Chevy can't even move the Volt, a more practical all-around car that's an established name and is now like $25K after rebate. How can you expect it to make big strides with a $30K all-electric Bolt?
Expect it to take 350+ miles or so, a more universal charging network, sub 10-minute charging times (without any of the ...80 percent full crap), and a more practical car with pricing semi-competitive with its gas equivalents before we even start daydreaming about a "game changer." Then we can wait for a whole market of similar cars before "mass adoption" is a term worth bringing up. Our best-selling car is still a pickup truck.
Plug-ins as a whole (which includes plug-in hybrids as well as EVs) made up less than 1 percent of 2015 US car deliveries, and 1 percent is considered good. If people were anywhere near as eager to embrace EV tech as you suggest, they'd have been eating up plug-in hybrids for at least the past two or three years. They offer a great alternative right now, giving you everyday electric driving, excellent fuel economy, no range anxiety, decent sticker prices, and a car you can drive straight across the country if you want. Yet we're not interested. I'd put that 15-year projection right back in the vault if I were you.
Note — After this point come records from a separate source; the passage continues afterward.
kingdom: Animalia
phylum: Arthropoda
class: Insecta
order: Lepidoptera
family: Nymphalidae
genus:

If you want a more interesting car that could be a stop on the way to a game changer, forget Chevy and look over the Atlantic at VW, most notably the Audi e-tron quattro. Just a concept, but it'll be launching in a couple years and VW has it at 310 miles. That's a range that'll start to turn heads, especially in a legitimately packaged AWD crossover. That's assuming the production car carries the number and design over, a big assumption considering what VW has on its plate now.